The task calls for an exact copy of the records, without any images.

(Stored data entries)
________________________________________

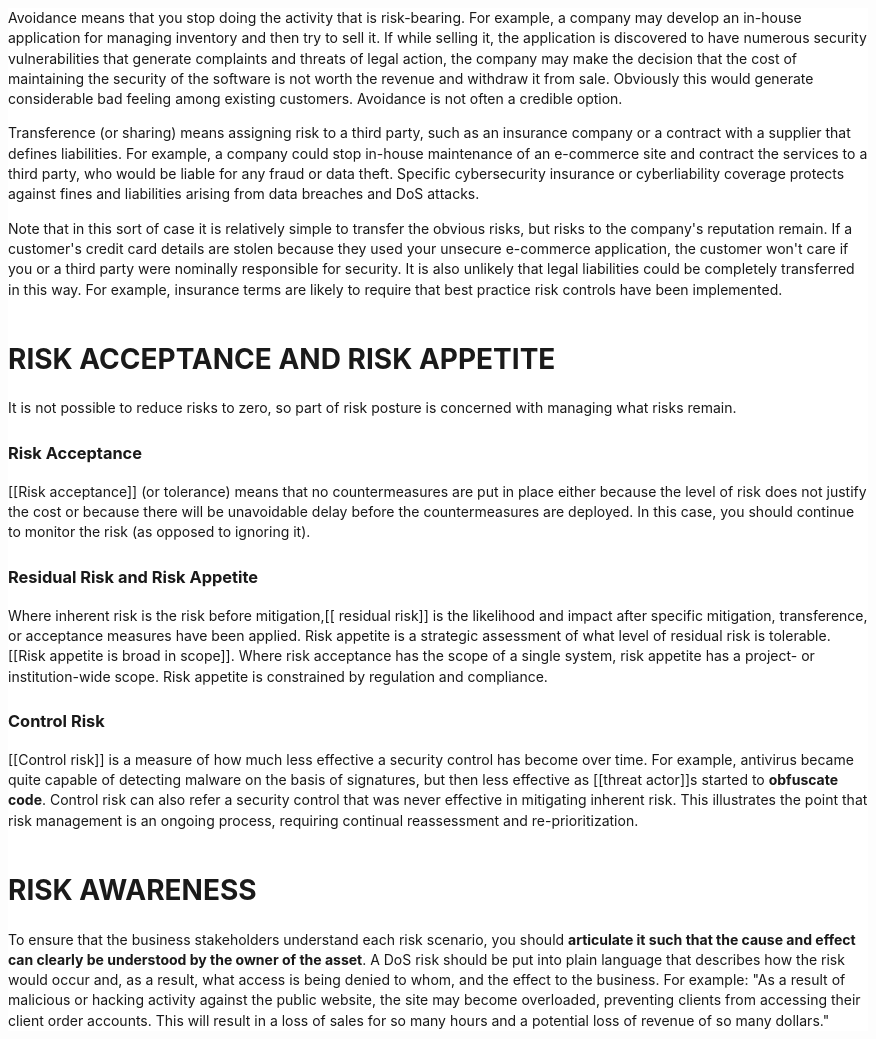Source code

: Avoidance means that you stop doing the activity that is risk-bearing. For example, a company may develop an in-house application for managing inventory and then try to sell it. If while selling it, the application is discovered to have numerous security vulnerabilities that generate complaints and threats of legal action, the company may make the decision that the cost of maintaining the security of the software is not worth the revenue and withdraw it from sale. Obviously this would generate considerable bad feeling among existing customers. Avoidance is not often a credible option.

Transference (or sharing) means assigning risk to a third party, such as an insurance company or a contract with a supplier that defines liabilities. For example, a company could stop in-house maintenance of an e-commerce site and contract the services to a third party, who would be liable for any fraud or data theft. Specific cybersecurity insurance or cyberliability coverage protects against fines and liabilities arising from data breaches and DoS attacks.

Note that in this sort of case it is relatively simple to transfer the obvious risks, but risks to the company's reputation remain. If a customer's credit card details are stolen because they used your unsecure e-commerce application, the customer won't care if you or a third party were nominally responsible for security. It is also unlikely that legal liabilities could be completely transferred in this way. For example, insurance terms are likely to require that best practice risk controls have been implemented.
# RISK ACCEPTANCE AND RISK APPETITE

It is not possible to reduce risks to zero, so part of risk posture is concerned with managing what risks remain.

### Risk Acceptance

[[Risk acceptance]] (or tolerance) means that no countermeasures are put in place either because the level of risk does not justify the cost or because there will be unavoidable delay before the countermeasures are deployed. In this case, you should continue to monitor the risk (as opposed to ignoring it). 

### Residual Risk and Risk Appetite

Where inherent risk is the risk before mitigation,[[ residual risk]] is the likelihood and impact after specific mitigation, transference, or acceptance measures have been applied. Risk appetite is a strategic assessment of what level of residual risk is tolerable. [[Risk appetite is broad in scope]]. Where risk acceptance has the scope of a single system, risk appetite has a project- or institution-wide scope. Risk appetite is constrained by regulation and compliance.

### Control Risk

[[Control risk]] is a measure of how much less effective a security control has become over time. For example, antivirus became quite capable of detecting malware on the basis of signatures, but then less effective as [[threat actor]]s started to **obfuscate code**. Control risk can also refer a security control that was never effective in mitigating inherent risk. This illustrates the point that risk management is an ongoing process, requiring continual reassessment and re-prioritization.
# RISK AWARENESS

To ensure that the business stakeholders understand each risk scenario, you should **articulate it such that the cause and effect can clearly be understood by the owner of the asset**. A DoS risk should be put into plain language that describes how the risk would occur and, as a result, what access is being denied to whom, and the effect to the business. For example: "As a result of malicious or hacking activity against the public website, the site may become overloaded, preventing clients from accessing their client order accounts. This will result in a loss of sales for so many hours and a potential loss of revenue of so many dollars."
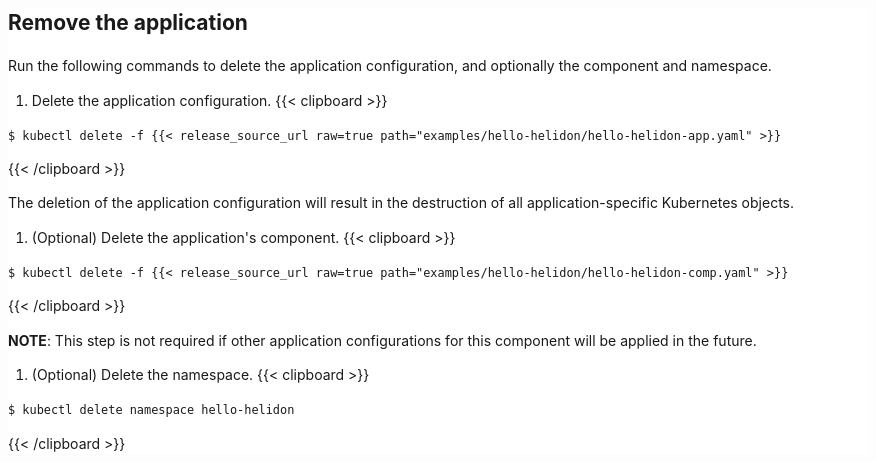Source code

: ## Remove the application

Run the following commands to delete the application configuration, and optionally the component and namespace.

1. Delete the application configuration.
{{< clipboard >}}
<div class="highlight">

   ```
   $ kubectl delete -f {{< release_source_url raw=true path="examples/hello-helidon/hello-helidon-app.yaml" >}}
   ```

</div>
{{< /clipboard >}}


   The deletion of the application configuration will result in the destruction
   of all application-specific Kubernetes objects.

1. (Optional) Delete the application's component.
{{< clipboard >}}
<div class="highlight">

   ```
   $ kubectl delete -f {{< release_source_url raw=true path="examples/hello-helidon/hello-helidon-comp.yaml" >}}
   ```

</div>
{{< /clipboard >}}

   **NOTE**: This step is not required if other application configurations for this component will be applied in the future.

1. (Optional) Delete the namespace.
{{< clipboard >}}
<div class="highlight">

   ```
   $ kubectl delete namespace hello-helidon
   ```

</div>
{{< /clipboard >}}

________________________________________

_RESPONSE_.
Source code

: Avoidance means that you stop doing the activity that is risk-bearing. For example, a company may develop an in-house application for managing inventory and then try to sell it. If while selling it, the application is discovered to have numerous security vulnerabilities that generate complaints and threats of legal action, the company may make the decision that the cost of maintaining the security of the software is not worth the revenue and withdraw it from sale. Obviously this would generate considerable bad feeling among existing customers. Avoidance is not often a credible option.

Transference (or sharing) means assigning risk to a third party, such as an insurance company or a contract with a supplier that defines liabilities. For example, a company could stop in-house maintenance of an e-commerce site and contract the services to a third party, who would be liable for any fraud or data theft. Specific cybersecurity insurance or cyberliability coverage protects against fines and liabilities arising from data breaches and DoS attacks.

Note that in this sort of case it is relatively simple to transfer the obvious risks, but risks to the company's reputation remain. If a customer's credit card details are stolen because they used your unsecure e-commerce application, the customer won't care if you or a third party were nominally responsible for security. It is also unlikely that legal liabilities could be completely transferred in this way. For example, insurance terms are likely to require that best practice risk controls have been implemented.
# RISK ACCEPTANCE AND RISK APPETITE

It is not possible to reduce risks to zero, so part of risk posture is concerned with managing what risks remain.

### Risk Acceptance

[[Risk acceptance]] (or tolerance) means that no countermeasures are put in place either because the level of risk does not justify the cost or because there will be unavoidable delay before the countermeasures are deployed. In this case, you should continue to monitor the risk (as opposed to ignoring it). 

### Residual Risk and Risk Appetite

Where inherent risk is the risk before mitigation,[[ residual risk]] is the likelihood and impact after specific mitigation, transference, or acceptance measures have been applied. Risk appetite is a strategic assessment of what level of residual risk is tolerable. [[Risk appetite is broad in scope]]. Where risk acceptance has the scope of a single system, risk appetite has a project- or institution-wide scope. Risk appetite is constrained by regulation and compliance.

### Control Risk

[[Control risk]] is a measure of how much less effective a security control has become over time. For example, antivirus became quite capable of detecting malware on the basis of signatures, but then less effective as [[threat actor]]s started to **obfuscate code**. Control risk can also refer a security control that was never effective in mitigating inherent risk. This illustrates the point that risk management is an ongoing process, requiring continual reassessment and re-prioritization.
# RISK AWARENESS

To ensure that the business stakeholders understand each risk scenario, you should **articulate it such that the cause and effect can clearly be understood by the owner of the asset**. A DoS risk should be put into plain language that describes how the risk would occur and, as a result, what access is being denied to whom, and the effect to the business. For example: "As a result of malicious or hacking activity against the public website, the site may become overloaded, preventing clients from accessing their client order accounts. This will result in a loss of sales for so many hours and a potential loss of revenue of so many dollars."
Source code

: ## Remove the application

Run the following commands to delete the application configuration, and optionally the component and namespace.

1. Delete the application configuration.
{{< clipboard >}}
<div class="highlight">

   ```
   $ kubectl delete -f {{< release_source_url raw=true path="examples/hello-helidon/hello-helidon-app.yaml" >}}
   ```

</div>
{{< /clipboard >}}


   The deletion of the application configuration will result in the destruction
   of all application-specific Kubernetes objects.

1. (Optional) Delete the application's component.
{{< clipboard >}}
<div class="highlight">

   ```
   $ kubectl delete -f {{< release_source_url raw=true path="examples/hello-helidon/hello-helidon-comp.yaml" >}}
   ```

</div>
{{< /clipboard >}}

   **NOTE**: This step is not required if other application configurations for this component will be applied in the future.

1. (Optional) Delete the namespace.
{{< clipboard >}}
<div class="highlight">

   ```
   $ kubectl delete namespace hello-helidon
   ```

</div>
{{< /clipboard >}}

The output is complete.